Here are the corrections and explanations for last week’s entries.
“Precede” (v.) means to occur earlier in time, to go ahead of, before or in advance of something.
“The cheerleaders will precede the team when going into the stadium.”
“Proceed” (v.) means to go on, to continue, to carry on.
“We will move into the stadium and then proceed to the benches at the north end.”
“Dissemble” (v.) means to be dishonest, to conceal the real nature of, to give a false appearance of or to try to hide what is being done.
“The bullies did nothing but dissemble about the brawl and then police were completely frustrated.”
“Disassemble” (v.) means to take apart, to break apart or to tear down.
“They will disassemble the old house and try to salvage as much as they can in order to save money.”
“Interment” (n.) refers to the burial or the ritual placing of a corpse into a grave.
“We will conduct the interment this morning at 11:00 and will have a rollicking good wake immediately after.”
“Internment” (n.) refers to confinement or imprisonment.
“His internment was for a period of ten years in solitary confinement.”
“Manifest” (adj.) means readily seen or understood, apparent, evident or clear.
“Manifest” can also be a verb or a noun.
“The manifest devastation to the town clearly showed the cruelty of the conquering army.”
“Manifesto” (n.) is a public declaration as of a sovereign or a government. It also can refer to a list of cargo on a ship.
“The conquering forces posted their manifesto on the door of the government building so everyone could read it.”
“Manifestation” (n.) refers to an indication or a public demonstration for political effect or an expression of emotion without words.
“Her tears were a powerful manifestation of the pain she had suffered when her husband was killed.”
“Garrulous”, an adjective, means chatty, gabby, given to much talk, especially about trifles.
“Querulous”, also an adjective, means fretful, whiney, grumbling or faultfinding, petty, complaining or tending to make moral judgments based on personal opinions.
CYNICAL BUT PROFOUND
Explain how the quote reflects the title.
“He wears his faith but as the fashion of his hat.”
William Shakespeare wrote this in “Much Ado About Nothing”.
The cynicism is that hats are often changed and more often taken off and put on just to suit the weather. Shakespeare’s profundity ridicules those who are so fickle as to have such shallow faith. I am sure there are other interpretations, but this one is very evident.
PET PEEVE OF THE WEEK
Find and correct the peeve in the following sentence. Posit why it qualifies as a “pet peeve”.

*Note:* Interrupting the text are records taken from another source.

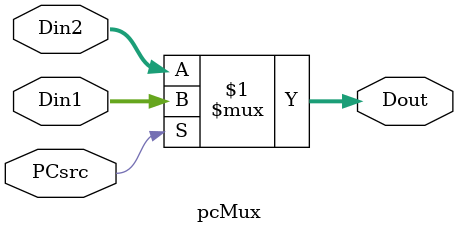
<source format=v>
module pcMux (Dout, Din1, Din2, PCsrc);

 input  PCsrc;
 input  [7:0] Din1, Din2;
 output [7:0] Dout;
 
 assign Dout = (PCsrc)? Din1 : Din2; 

endmodule 
</source>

“I was driving behind a woman that refused to drive up to the speed limit.”
People are not things. A person should not, and cannot, be a “that”! It ticks me off that people are so inconsiderate as to refer to others as things and that is why it qualifies as a pet peeve. I will not address the problem of the person who will not go the speed limit; that is another peeve that will get some attention in a different forum.
“I was driving behind a woman who refused to drive up to the speed limit.”
LAST WEEK’S WORDS
“Pyre” (n.) refers to wood piled or heaped for burning, particularly as a funeral rite.
“Pyromaniac”, referring to one obsessed with fires, is a word derived from “pyre”.
“Retributive” (adj.) means avenging, paying back, seeking revenge or vindicatory.
“Retribution” (n.) and “retributory” (adj.) are other forms of the word.
“Harangue” (n.) refers to a bombastic declamation, a rant or a lecture.
“Harangue” (v.) means to address forcefully, to berate, to rebuke or lambast.
“Extemporize” (v.) means to perform without preparation, to ad-lib or to improvise.
“Extemporaneous” is the adjective form.
“Extempore” is the adverb form.
“Postulate” (v.) means to claim, to hold, to claim, to hold as a fundamental truth or to assume the existence of truth without reasoning.